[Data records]
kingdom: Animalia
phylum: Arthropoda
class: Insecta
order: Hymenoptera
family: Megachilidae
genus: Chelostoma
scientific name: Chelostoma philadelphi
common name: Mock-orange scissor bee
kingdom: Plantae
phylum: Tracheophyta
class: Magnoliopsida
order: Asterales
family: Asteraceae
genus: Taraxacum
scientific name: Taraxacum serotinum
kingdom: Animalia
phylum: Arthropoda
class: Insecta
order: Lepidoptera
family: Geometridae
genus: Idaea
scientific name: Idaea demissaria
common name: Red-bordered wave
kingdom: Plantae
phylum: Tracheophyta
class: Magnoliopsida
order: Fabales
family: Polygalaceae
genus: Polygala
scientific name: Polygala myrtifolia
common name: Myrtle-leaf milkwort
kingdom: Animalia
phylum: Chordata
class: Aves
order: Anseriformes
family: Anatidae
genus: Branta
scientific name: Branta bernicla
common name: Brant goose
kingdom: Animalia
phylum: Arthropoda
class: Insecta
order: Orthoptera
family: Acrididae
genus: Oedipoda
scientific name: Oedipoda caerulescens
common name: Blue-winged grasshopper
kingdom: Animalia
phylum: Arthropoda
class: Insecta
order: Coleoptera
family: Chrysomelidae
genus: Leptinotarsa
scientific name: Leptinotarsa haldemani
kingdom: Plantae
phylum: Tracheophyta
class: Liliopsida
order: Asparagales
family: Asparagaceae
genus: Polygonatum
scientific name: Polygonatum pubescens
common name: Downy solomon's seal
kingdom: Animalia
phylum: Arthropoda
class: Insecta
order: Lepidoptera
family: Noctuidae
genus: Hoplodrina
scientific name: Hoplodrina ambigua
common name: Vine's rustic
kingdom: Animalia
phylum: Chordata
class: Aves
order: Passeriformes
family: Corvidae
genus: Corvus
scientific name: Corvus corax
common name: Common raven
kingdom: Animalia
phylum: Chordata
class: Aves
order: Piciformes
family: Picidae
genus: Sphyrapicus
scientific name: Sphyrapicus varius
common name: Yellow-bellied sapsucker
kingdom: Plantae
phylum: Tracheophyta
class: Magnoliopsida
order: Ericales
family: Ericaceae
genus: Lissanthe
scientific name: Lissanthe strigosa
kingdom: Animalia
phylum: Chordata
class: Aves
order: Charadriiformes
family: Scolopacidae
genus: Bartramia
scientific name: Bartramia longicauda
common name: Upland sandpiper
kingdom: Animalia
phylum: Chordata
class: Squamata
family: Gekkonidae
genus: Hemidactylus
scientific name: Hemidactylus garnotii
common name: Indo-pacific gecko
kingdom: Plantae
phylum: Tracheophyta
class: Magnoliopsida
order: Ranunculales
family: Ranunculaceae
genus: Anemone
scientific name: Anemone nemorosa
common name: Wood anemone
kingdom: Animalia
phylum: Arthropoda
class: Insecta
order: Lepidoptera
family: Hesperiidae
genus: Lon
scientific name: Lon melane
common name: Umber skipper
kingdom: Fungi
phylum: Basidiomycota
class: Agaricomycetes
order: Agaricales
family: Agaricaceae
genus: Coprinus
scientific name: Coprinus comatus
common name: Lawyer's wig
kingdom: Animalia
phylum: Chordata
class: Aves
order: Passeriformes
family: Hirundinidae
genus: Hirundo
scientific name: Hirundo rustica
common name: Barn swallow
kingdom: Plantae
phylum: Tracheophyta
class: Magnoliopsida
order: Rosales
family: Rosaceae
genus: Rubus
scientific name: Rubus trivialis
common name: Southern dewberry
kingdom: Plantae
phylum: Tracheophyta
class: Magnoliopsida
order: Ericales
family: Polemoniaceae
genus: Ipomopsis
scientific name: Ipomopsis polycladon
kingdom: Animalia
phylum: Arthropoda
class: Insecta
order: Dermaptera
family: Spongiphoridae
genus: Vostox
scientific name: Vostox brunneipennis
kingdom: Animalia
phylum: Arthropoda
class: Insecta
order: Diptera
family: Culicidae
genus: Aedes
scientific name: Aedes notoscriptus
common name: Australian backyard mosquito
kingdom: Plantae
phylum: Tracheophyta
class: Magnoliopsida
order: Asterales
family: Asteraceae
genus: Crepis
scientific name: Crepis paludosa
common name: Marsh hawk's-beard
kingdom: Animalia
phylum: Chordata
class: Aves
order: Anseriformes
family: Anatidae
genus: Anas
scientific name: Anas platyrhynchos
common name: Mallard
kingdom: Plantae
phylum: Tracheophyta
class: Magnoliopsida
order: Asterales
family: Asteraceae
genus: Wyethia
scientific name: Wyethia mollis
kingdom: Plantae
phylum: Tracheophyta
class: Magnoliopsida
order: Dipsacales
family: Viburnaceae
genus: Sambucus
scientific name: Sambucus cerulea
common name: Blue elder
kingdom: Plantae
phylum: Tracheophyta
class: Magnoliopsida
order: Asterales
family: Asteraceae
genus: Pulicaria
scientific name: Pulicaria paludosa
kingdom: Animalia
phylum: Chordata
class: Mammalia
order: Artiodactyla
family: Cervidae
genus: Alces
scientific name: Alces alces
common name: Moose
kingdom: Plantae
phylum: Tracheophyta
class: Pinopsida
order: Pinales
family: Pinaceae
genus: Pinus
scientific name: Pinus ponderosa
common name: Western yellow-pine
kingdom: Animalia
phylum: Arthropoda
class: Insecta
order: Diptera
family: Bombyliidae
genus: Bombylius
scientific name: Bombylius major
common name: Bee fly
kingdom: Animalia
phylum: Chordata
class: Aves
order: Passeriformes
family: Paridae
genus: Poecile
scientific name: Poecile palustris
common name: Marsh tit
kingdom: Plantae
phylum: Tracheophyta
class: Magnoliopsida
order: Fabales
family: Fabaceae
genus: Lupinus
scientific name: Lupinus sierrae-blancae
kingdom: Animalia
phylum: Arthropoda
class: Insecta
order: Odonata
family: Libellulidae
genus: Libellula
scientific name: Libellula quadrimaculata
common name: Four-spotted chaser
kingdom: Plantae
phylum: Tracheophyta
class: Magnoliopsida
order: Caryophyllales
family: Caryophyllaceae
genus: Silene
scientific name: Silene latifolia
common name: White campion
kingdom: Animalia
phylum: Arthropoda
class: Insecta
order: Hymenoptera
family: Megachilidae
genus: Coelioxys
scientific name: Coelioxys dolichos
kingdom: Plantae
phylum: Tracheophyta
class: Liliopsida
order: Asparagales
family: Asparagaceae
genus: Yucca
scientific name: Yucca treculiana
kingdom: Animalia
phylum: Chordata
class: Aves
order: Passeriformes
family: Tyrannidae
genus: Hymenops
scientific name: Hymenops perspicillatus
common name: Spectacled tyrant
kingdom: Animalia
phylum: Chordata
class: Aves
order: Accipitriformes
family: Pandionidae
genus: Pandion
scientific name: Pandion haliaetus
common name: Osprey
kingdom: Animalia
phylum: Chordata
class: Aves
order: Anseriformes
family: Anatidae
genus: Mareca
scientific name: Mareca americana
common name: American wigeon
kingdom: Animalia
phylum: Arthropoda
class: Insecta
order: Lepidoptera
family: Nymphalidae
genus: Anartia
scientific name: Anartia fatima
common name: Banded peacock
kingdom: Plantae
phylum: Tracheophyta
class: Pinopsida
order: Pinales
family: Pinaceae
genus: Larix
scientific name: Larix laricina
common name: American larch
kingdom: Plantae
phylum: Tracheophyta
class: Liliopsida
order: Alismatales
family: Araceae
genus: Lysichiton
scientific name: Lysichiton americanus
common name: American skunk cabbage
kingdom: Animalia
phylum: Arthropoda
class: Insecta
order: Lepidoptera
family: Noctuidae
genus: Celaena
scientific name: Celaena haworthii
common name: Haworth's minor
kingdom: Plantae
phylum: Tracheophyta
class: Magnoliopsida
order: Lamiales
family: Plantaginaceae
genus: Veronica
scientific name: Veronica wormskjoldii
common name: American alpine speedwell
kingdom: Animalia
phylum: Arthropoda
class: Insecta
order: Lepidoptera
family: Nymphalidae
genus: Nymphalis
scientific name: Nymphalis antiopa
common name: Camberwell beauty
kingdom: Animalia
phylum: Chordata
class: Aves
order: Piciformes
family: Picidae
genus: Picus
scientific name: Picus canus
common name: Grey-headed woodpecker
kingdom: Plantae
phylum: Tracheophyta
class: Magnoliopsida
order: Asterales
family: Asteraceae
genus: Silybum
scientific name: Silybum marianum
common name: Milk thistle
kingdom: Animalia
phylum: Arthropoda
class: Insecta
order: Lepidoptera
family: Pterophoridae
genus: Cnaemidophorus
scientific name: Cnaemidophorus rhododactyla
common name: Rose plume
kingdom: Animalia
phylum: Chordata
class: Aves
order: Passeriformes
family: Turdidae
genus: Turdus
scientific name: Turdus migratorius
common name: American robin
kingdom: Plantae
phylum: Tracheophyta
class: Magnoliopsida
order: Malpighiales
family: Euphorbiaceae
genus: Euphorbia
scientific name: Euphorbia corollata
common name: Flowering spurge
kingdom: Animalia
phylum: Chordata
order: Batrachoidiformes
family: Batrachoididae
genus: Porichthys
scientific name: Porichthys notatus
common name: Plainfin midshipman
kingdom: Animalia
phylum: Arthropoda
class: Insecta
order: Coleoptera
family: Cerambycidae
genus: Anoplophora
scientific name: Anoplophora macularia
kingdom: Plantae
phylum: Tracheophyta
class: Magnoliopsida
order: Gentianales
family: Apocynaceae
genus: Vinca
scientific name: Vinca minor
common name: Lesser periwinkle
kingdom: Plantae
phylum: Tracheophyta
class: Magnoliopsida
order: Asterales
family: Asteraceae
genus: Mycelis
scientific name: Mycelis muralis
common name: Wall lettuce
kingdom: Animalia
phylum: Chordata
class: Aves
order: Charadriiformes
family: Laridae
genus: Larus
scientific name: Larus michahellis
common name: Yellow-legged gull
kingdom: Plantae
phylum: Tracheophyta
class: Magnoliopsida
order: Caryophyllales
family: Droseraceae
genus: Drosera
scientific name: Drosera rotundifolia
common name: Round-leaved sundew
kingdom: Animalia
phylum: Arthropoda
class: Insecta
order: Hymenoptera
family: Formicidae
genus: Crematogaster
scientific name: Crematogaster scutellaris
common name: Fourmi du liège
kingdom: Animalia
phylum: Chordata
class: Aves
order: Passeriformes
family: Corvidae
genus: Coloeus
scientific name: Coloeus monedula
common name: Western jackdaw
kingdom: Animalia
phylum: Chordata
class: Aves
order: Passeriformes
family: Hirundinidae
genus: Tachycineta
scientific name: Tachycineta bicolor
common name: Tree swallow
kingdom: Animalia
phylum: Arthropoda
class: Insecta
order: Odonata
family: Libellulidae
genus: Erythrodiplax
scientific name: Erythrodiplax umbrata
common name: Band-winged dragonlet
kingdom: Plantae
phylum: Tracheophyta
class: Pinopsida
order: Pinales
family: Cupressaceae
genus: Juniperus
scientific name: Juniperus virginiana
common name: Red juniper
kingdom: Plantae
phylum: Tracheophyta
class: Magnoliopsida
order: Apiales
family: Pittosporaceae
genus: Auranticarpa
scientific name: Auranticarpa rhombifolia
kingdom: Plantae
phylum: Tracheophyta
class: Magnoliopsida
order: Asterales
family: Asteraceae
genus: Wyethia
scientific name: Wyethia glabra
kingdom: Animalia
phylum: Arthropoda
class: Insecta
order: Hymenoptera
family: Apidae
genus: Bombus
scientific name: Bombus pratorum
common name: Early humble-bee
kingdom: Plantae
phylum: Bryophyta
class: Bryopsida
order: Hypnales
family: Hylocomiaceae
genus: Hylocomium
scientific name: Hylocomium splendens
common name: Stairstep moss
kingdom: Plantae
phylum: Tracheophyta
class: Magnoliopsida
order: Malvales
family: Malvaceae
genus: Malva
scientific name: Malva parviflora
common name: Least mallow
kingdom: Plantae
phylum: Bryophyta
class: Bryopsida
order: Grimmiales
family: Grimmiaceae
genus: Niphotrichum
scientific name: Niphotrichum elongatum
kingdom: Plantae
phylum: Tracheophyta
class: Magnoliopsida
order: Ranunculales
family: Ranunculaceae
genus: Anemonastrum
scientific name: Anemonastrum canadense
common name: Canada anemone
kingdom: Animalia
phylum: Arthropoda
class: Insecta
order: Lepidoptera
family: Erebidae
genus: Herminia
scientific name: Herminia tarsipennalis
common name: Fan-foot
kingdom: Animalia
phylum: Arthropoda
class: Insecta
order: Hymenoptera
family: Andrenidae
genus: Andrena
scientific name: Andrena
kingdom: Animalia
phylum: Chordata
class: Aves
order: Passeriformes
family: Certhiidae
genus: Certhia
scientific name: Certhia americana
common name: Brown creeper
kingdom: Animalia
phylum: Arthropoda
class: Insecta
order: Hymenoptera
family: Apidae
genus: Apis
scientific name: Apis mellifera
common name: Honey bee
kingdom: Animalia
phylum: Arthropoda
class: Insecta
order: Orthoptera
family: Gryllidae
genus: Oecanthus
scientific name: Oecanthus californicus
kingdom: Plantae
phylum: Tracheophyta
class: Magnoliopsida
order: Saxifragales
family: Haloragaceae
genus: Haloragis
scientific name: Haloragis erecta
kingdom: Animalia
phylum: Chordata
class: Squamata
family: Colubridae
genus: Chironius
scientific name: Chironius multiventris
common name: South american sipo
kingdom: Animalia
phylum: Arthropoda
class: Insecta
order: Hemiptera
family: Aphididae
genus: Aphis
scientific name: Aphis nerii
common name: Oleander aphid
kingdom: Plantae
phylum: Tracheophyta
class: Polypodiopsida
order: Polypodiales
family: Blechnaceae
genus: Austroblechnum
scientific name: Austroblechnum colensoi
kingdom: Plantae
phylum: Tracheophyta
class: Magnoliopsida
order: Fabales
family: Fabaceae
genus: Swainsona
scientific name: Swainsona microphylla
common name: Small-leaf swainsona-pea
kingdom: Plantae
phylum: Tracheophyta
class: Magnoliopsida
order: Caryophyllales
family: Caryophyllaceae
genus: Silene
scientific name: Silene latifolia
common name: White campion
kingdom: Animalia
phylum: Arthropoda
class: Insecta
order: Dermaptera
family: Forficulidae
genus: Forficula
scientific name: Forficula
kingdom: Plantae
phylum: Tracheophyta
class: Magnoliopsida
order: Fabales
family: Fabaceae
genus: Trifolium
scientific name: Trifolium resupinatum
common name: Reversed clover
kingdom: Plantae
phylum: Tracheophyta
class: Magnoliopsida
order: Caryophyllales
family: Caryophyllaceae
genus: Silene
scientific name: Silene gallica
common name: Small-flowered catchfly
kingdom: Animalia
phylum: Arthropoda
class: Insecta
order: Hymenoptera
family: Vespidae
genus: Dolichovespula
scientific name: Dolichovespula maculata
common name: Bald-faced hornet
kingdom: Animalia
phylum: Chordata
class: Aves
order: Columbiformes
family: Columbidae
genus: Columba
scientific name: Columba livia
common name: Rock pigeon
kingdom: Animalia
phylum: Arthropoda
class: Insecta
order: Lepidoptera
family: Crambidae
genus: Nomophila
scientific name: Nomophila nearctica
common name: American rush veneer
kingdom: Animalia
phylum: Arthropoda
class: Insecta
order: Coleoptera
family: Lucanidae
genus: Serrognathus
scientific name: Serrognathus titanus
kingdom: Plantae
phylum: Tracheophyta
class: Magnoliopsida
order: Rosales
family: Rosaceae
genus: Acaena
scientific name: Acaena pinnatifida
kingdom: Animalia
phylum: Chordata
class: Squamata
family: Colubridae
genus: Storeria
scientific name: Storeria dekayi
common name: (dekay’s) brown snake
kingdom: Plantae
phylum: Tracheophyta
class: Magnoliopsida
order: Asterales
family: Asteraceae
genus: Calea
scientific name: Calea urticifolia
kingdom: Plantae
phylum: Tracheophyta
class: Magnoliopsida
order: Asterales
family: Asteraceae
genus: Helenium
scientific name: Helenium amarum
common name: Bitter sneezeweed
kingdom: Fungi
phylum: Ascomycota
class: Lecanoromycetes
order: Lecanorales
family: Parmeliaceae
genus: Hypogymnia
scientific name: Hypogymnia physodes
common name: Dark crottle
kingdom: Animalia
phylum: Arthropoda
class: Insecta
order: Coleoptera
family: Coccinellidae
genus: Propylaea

What is needed -
Rewrite the lines from the one containing "scientific name: Hypogymnia physodes" through the end of the records, replacing "phylum" with "division" and leaving everything else unchanged.

Complete answer -
scientific name: Hypogymnia physodes
common name: Dark crottle
kingdom: Animalia
division: Arthropoda
class: Insecta
order: Coleoptera
family: Coccinellidae
genus: Propylaea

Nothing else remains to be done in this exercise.